Concesiones y fisuras
-La pretensión de máxima sigue siendo retrotraer la situación al 10 de marzo, más allá de temas como carne, leche, economías regionales. ¿Las retenciones se mantienen como la llave de un potencial acuerdo?
-En principio, como asamblea de autoconvocados de Tandil, nosotros entendemos que ése debería ser el punto de partida de la negociación. Creo que los productores estamos convencidos de que no podemos pretender volver al 11 de marzo y quedarnos en el 35 por ciento. Creo que debemos partir de allí y ver en qué tenemos que ceder según las necesidades del Gobierno. El Gobierno tendrá que exponer sus necesidades y será aspecto de negociación de la mesa de enlace ver hasta cuánto hay que estirarse, qué aspecto de la movilidad hay que tratar, si hay que ceder algún punto por un año o más. Son temas que hay que charlar, ambas partes tienen que poner sobre la mesa sus necesidades. Pero creo que el Gobierno no puede desatender esos otros reclamos del campo que usted menciona. Tendrá que entender que la sojización a la que tanto teme se da porque no estimula a las otras actividades. Está haciendo un esfuerzo en contra de su propia voluntad. Esos temas también son fundamentales y forman parte de la agenda; hay que tratar todos los temas por igual y resolverlos simultáneamente para que la mesa de enlace pueda considerar satisfactoria su actuación.

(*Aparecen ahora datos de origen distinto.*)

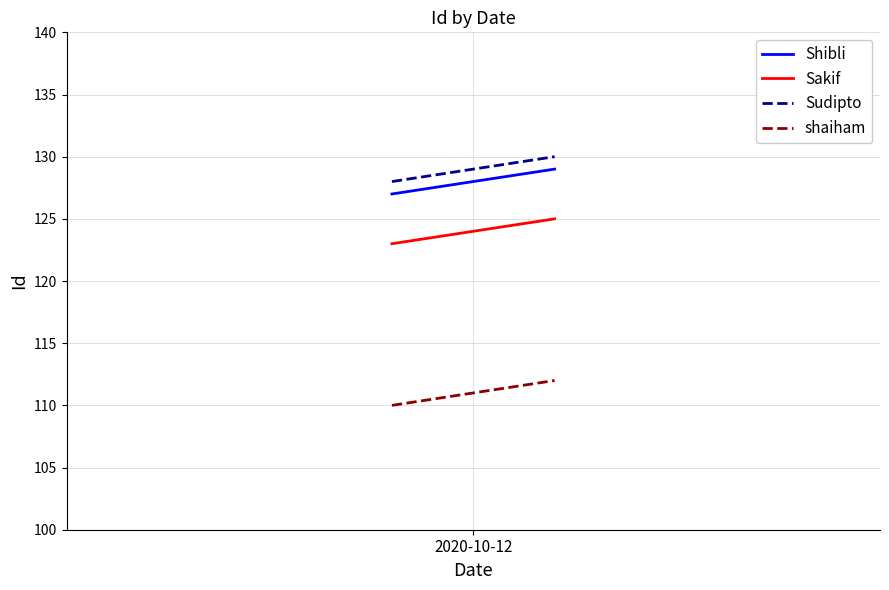

What is the greatest value displayed?

130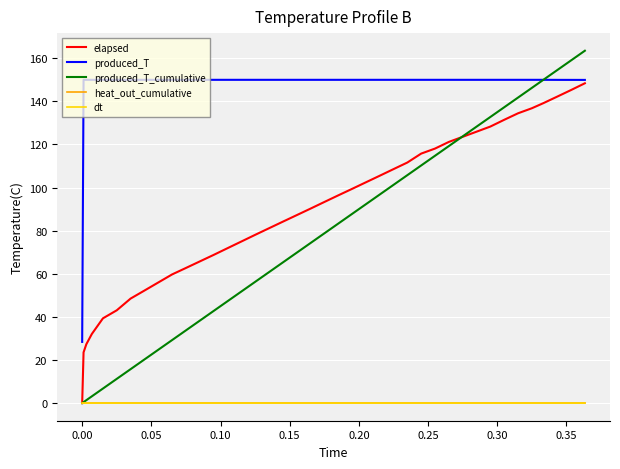

Which series has the largest range (max minus min)?

produced_T_cumulative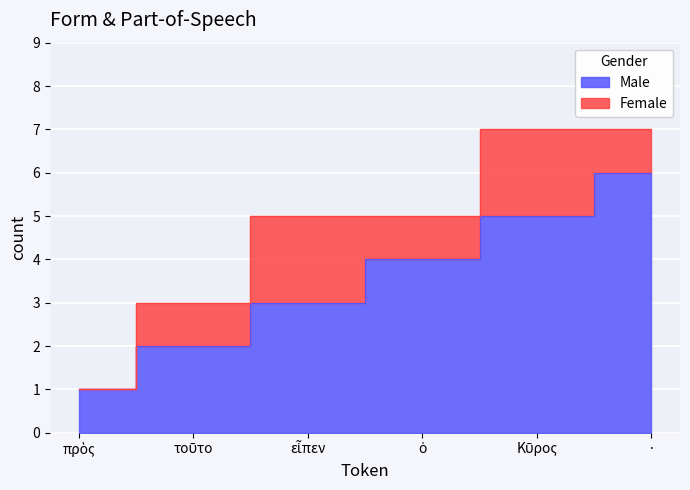

What is the difference between the second highest and minimum values?

4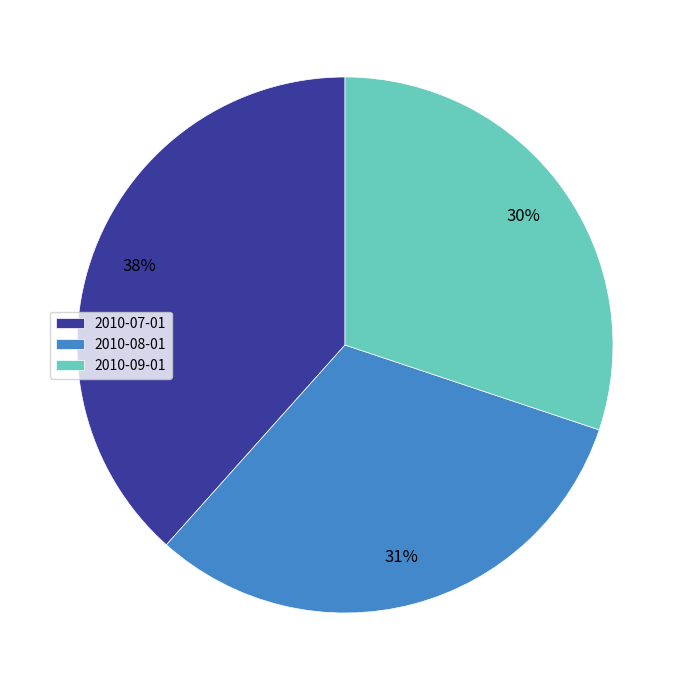

Is the sum of 2010-09-01 and 2010-07-01 greater than half?

Yes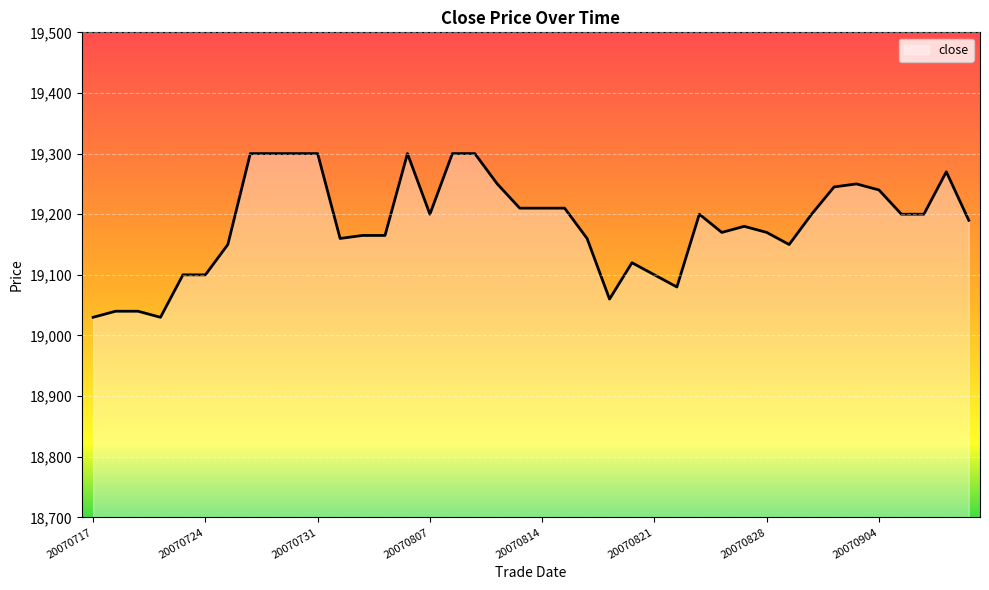

What is the minimum value shown in the chart?

19030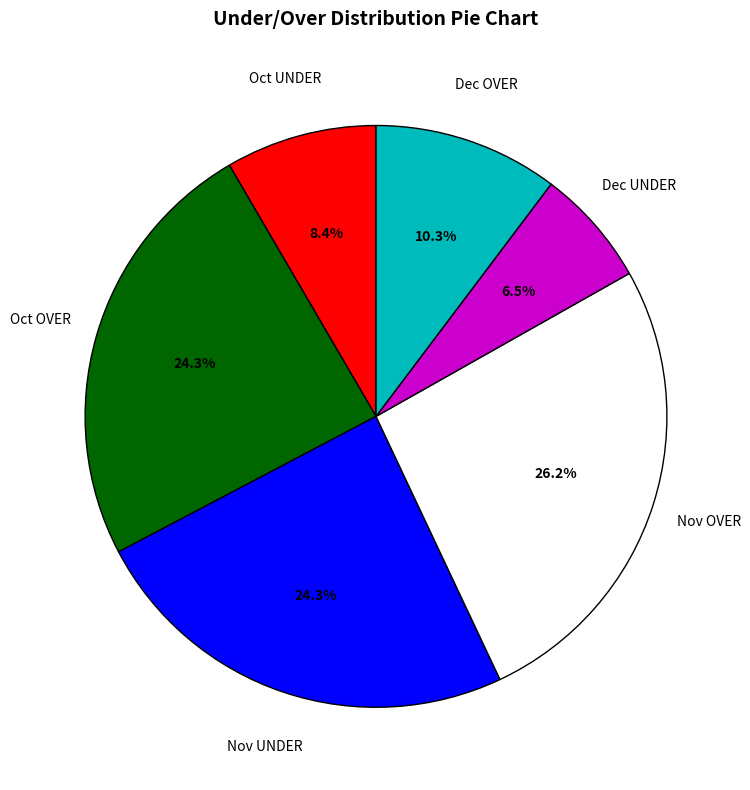

Does any single category account for the majority?

No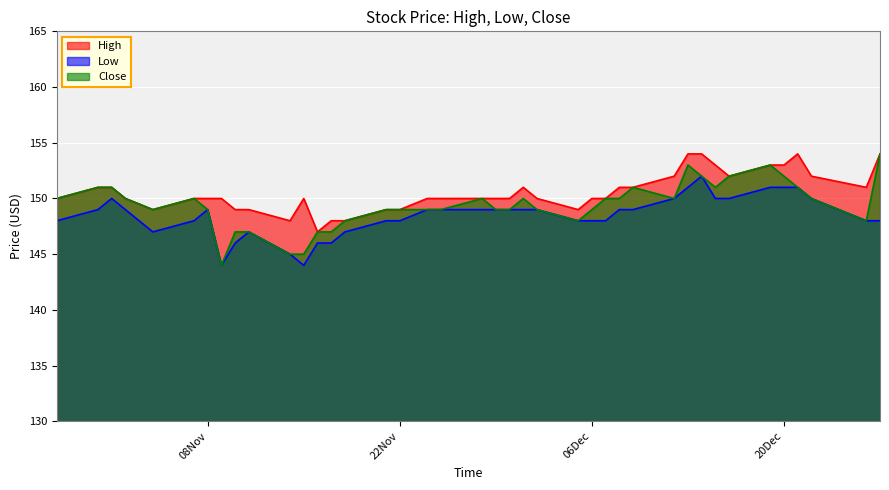

True or false: High has more than 0 points higher than both neighbors.

True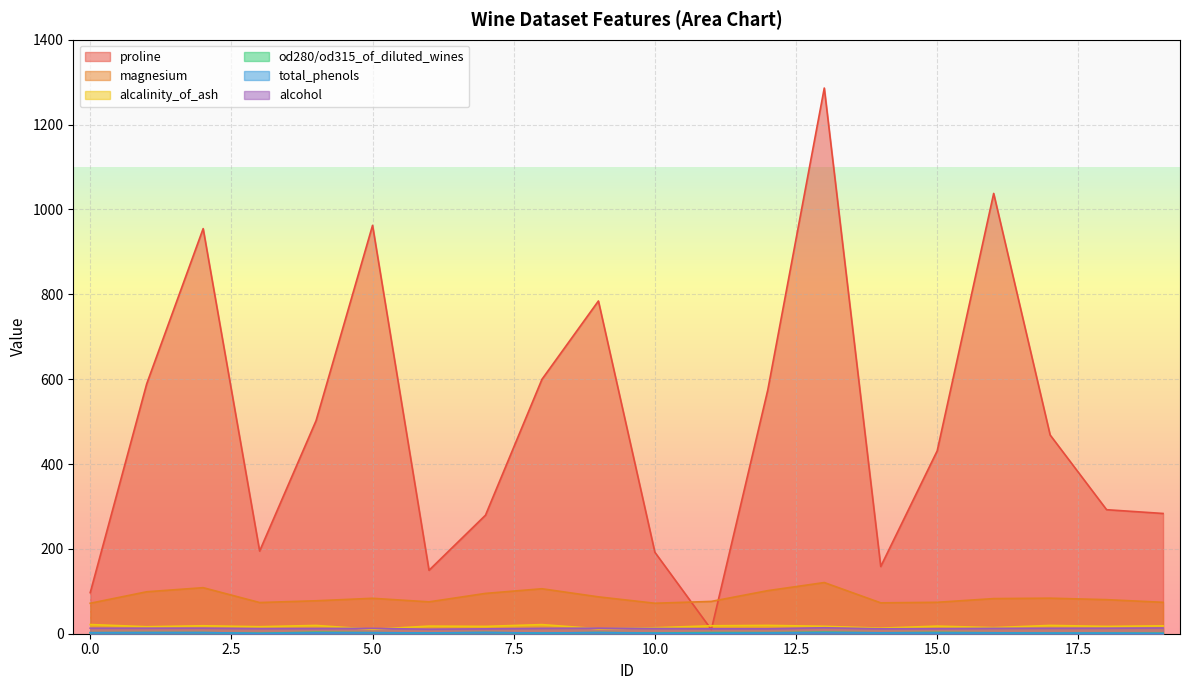

What is the difference between the second highest and minimum values in the total_phenols series?

1.9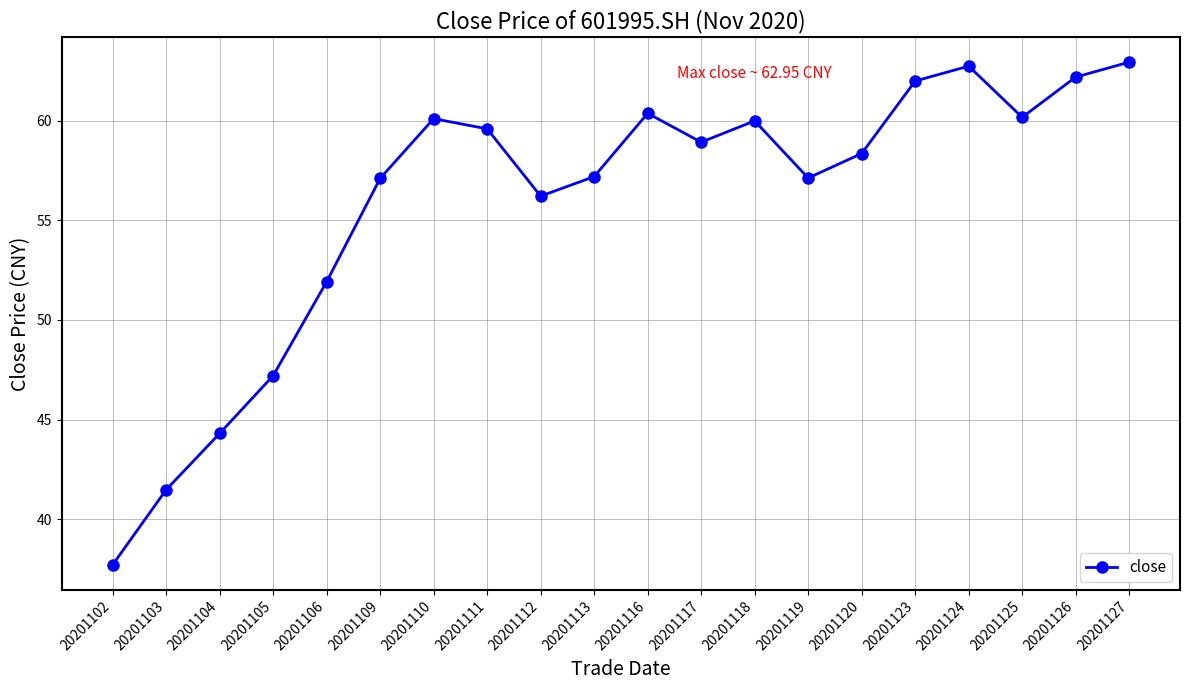

What is the greatest value displayed?

63.0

-Internamente, ¿cómo está el panorama? Porque se señalan fisuras y cortocircuitos entre las entidades. Incluso Alfredo de Angeli insinuó que lo estarían aislando, y respondió que cuenta con el respaldo de los autoconvocados…
-Las entidades siempre se manejaron separadamente, tuvieron sus posiciones por separado, visiones completamente diferentes de un mismo problema. En este caso se vio la conveniencia y la necesidad de salir juntos, y se está intentando que esa convivencia, en estas circunstancias, perdure lo máximo posible. Hay fisuras, hay puntos de vista, hay perspectivas diferentes, obviamente que así va a ser. Pero creo que esto va a confluir, algún día no muy lejano, en una única entidad que represente al agro. Así y todo, van a seguir habiendo opiniones encontradas y pluralidad de ideas. Pero esta vez, pese a las diferencias, también ideológicas, se decidió tener un comportamiento uniforme. Es muy probable que haya fisuras, pero debemos ser adultos y maduros para resolverlas internamente, lavar los trapitos en casa y salir con un discurso unificado.